The New York Observer:
The Little Bookstore That Could, and Will: McNally Robinson—soon to be McNally Jackson—has great books, intelligent staff and turns a profit. What is Sarah McNally doing right? “So take the business section and instead of having it sprawling over an entire wall, a total mess and you don’t know what’s good and what’s bad, actually focus on the books that people want and have wanted for years, and focus on the books that are new that are actually good.”
LA Times:
Violent films viewed by millions of children, study finds. “It’s quite striking that 10-year-olds are watching these movies ... [sip] ... Ten years old isn’t that far away from believing in Santa Claus.” Hell of a way to grow up, in such a compressed timeframe.
NY Times Op-Ed Columnist:
Collins, The Energy Drill. “Through constant repetition, he’s trying to fool the public into believing their gas prices will come down in the foreseeable future if more coastal areas are opened to drilling. And nobody really believes that, including John McCain. Bad candidate.”
NY Times Editorial:
Guilty as Ordered. “Stain”, at the least.
NY Times Science:
Why Not Test the Phaistos Disc? Like the Shroud of Turin, eventually tests will be done. Just a matter of time.
SF New Mexican:
Old St.
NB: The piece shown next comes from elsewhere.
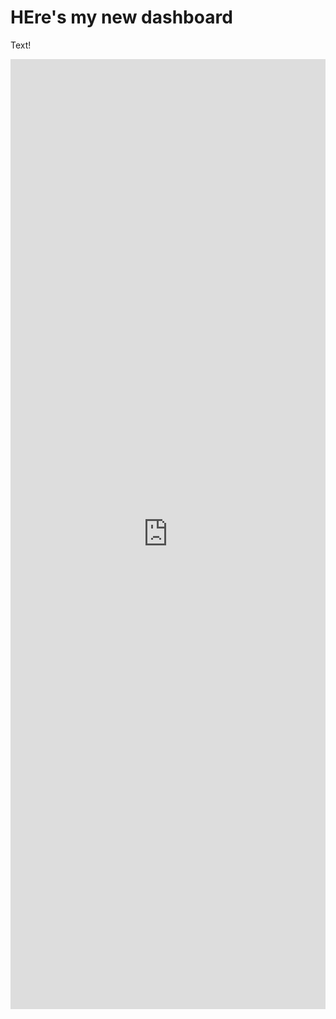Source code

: # HEre's my new dashboard

Text!

<iframe src="https://insights.arcgis.com/#/embed/ad158258fff642dc945a5aacfde4aa5c" width="100%" height="1520" frameborder="0"></iframe>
Vincent Hospital: Preserving the ‘historic fabric’. I just walked by and read the big yellow ‘public notice’ sign the other day. Repairs should be starting soon.
CNN Politics:
Gingrich challenges Democrats on oil drilling. Crawl back under your rock, oh amphibious one. Your previous shutdowns didn’t give us a balanced budget, this stagecraft won’t give us cheap oil. We know better, and we know who caused the current situation. You Republicans think you’ve got traction, when all you’re really doing is fingernail-scrabbling for relevance.